The entrant who receives most votes gets a one month FoWF subscription and the Laureate award.


Please leave comments and/or feedback in this thread.


Those who care to utilize the "like" function may now click to their heart's content.


This poll will close on June 25th, 2016 at 7:00pm EST.*


----------



## Firemajic (Jun 16, 2016)

I was disappointed in the number of participants... This was a fabulous prompt. However, in this case, it was definitely quality over quantity.....


----------



## -xXx- (Jun 17, 2016)




----------



## aj47 (Jun 17, 2016)

Firemajic said:


> I was disappointed in the number of participants... This was a fabulous prompt.

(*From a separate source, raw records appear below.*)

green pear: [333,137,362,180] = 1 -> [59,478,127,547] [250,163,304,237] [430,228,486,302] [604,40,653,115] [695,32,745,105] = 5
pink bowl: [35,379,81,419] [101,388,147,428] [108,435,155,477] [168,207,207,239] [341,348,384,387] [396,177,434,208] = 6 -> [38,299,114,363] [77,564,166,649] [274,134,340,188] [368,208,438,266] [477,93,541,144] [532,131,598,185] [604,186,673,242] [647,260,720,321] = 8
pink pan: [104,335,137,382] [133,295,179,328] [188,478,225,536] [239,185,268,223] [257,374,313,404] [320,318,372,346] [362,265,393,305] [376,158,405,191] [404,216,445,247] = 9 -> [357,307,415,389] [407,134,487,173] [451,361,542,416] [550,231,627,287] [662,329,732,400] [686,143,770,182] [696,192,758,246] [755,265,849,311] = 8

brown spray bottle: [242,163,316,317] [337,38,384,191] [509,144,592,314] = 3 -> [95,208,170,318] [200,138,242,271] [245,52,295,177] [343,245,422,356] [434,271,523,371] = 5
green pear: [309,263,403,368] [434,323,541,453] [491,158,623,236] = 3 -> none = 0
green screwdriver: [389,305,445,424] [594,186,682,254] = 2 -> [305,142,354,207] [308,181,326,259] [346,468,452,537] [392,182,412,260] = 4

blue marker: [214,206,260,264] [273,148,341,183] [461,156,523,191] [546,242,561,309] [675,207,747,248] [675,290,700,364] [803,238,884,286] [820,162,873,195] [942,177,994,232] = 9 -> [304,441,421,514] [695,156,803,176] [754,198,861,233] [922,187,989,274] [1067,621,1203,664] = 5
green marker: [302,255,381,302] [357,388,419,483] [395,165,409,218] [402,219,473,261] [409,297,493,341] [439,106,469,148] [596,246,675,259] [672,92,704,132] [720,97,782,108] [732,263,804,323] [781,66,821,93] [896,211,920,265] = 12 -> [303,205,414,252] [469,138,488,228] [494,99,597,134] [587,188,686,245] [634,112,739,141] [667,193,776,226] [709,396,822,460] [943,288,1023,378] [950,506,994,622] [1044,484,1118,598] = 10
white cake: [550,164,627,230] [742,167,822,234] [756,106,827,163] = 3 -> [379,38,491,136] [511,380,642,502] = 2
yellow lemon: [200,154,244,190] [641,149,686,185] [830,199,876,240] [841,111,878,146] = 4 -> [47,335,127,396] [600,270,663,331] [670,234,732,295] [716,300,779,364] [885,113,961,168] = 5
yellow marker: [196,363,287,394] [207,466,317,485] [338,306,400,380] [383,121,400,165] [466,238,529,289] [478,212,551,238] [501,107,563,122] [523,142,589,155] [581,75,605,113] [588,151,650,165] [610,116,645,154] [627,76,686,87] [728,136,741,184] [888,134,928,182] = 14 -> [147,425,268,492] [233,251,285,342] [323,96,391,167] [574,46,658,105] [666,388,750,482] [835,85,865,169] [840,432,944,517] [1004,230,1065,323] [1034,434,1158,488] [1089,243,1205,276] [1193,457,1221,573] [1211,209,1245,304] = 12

However, in this case, it was definitely quality over quantity.....



Quality is a good thing.  The challenge is the poetry board's metaphoric front porch.  The non-workshop entries are visible by anyone stopping by to scope out the place and, were I browsing, I'd presume the challenge displayed the best of our efforts.  It's nice to think that we're putting our collective best work out there.


----------



## escorial (Jun 22, 2016)

voted......


----------



## Chesters Daughter (Jun 25, 2016)

Welcome to the reveal!

A Killing Touch by rcallaci

To a newborn by jenthepen

Dispossessed by Chester's Daughter

It Bears Repeating by astroannie

In the Wake of White Pelicans by Darkkin

Loneliness by PiP

Posttraumatic Stress by PrinzeCharming

_*Words by Terry D - Winning Entry
*_
_*Debugging by Gumby - Winning Entry


Please post all congratulatory messages in the winners' thread.
*_


----------